The Black Literary Diaspora: From Africa to Europe to the Americas

The Black American literary experience is connected to the larger Black literary diaspora. We explore the vastness of the Black diaspora & connect the African, European, & American Black literary experience via historical & theoretical lenses. In particular, we focus on the Black American Expat experience.

Narrative Nonfiction -- "Herstory: Writing Themselves Into Existence"

The Black female literary voice was long considered silent, but if one listens, there are voices straining to be heard. Harriet Jacobs, Elizabeth Keckley, Ida B. Wells, Zora Neale Hurston, & Anne Moody narrate their own history & create a series of “herstories” that build upon each other. In this course, we explore how these five women “write themselves into existence." The study of their autobiographical works provides a unique approach to the genre of narrative nonfiction.

Women's Lives in Film & Fiction

We study works of literature written by women & analyze film adaptations of the literature. We consider how each film represents a director’s interpretation of the work rather than simply a visual version of it. The course explores the multicultural aspects of the female experience by looking at African American, Asian, Hispanic, British, & Southern American literature. Both the “classics” of women’s literature & the modern-day concept of “chick-lit” are explored.

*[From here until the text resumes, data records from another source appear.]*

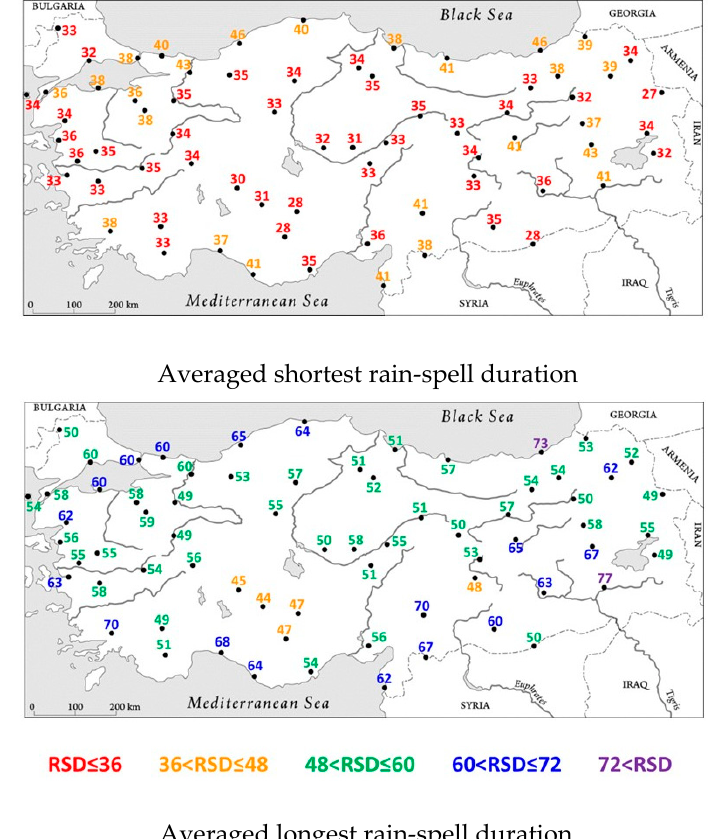
Figure 7. Mean annual rain-spell duration (RSD) in Turkey (1970–2011).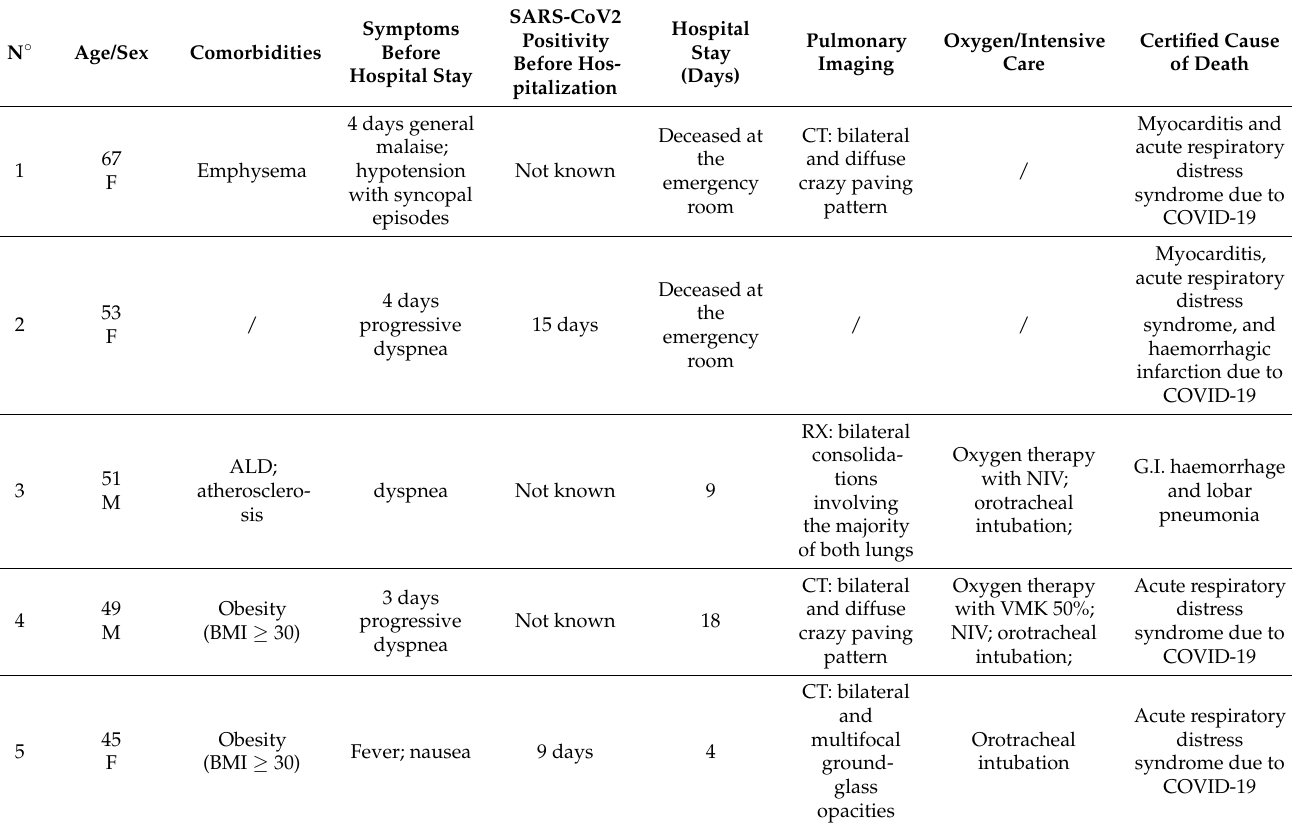
Table 2. Demographic, and clinical course of unvaccinated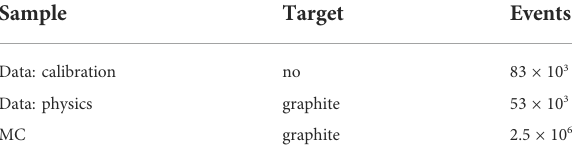
TABLE 1 Available data and MC statistics.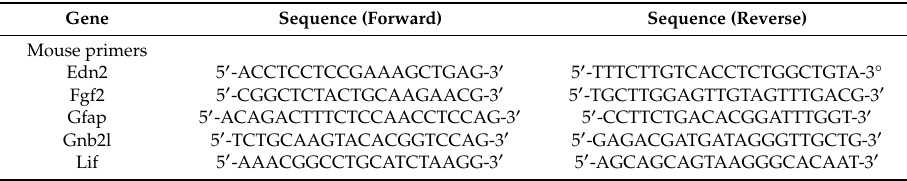
Table 1. Primers used for real-time reverse transcription-polymerase chain reaction (RT-PCR)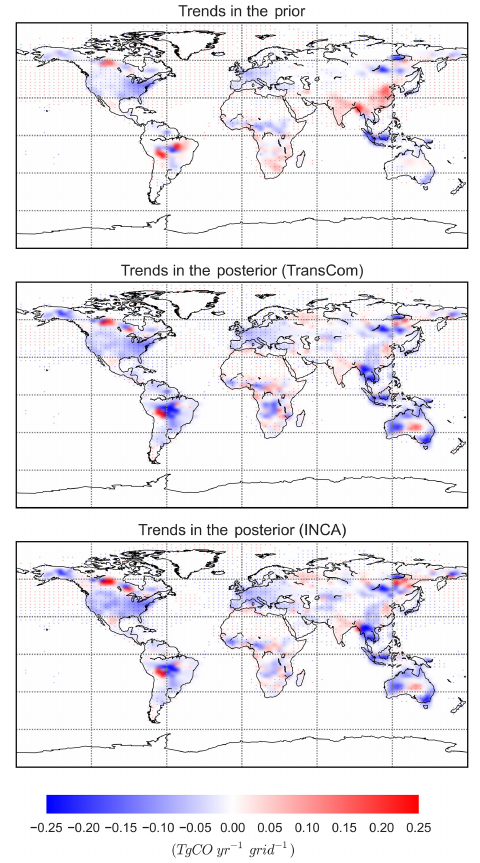
Figure 9. Trends distributions of CO surface emissions in the prior and in the posterior from 2002 to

Southern Literature: The South Got Somethin' To Say

The South is a mystical place, yet a real place. It is beautiful, yet ugly. It is warm, yet frigid. The South is a land of contradictions. It is a land of sweet tea and magnolias, yet it is also a land of Strange Fruit. It is Grit and Grind, and it’s Southern Hospitality. This course is a theoretical and critical study of literature of the American South in terms of race, social class, gender, region, and language.

Race and the Media

This course looks at how race & racial constructs are represented in media; however, it is imprudent to consider race without also considering gender & class, so we look at the intersections of all three constructs in media & popular culture.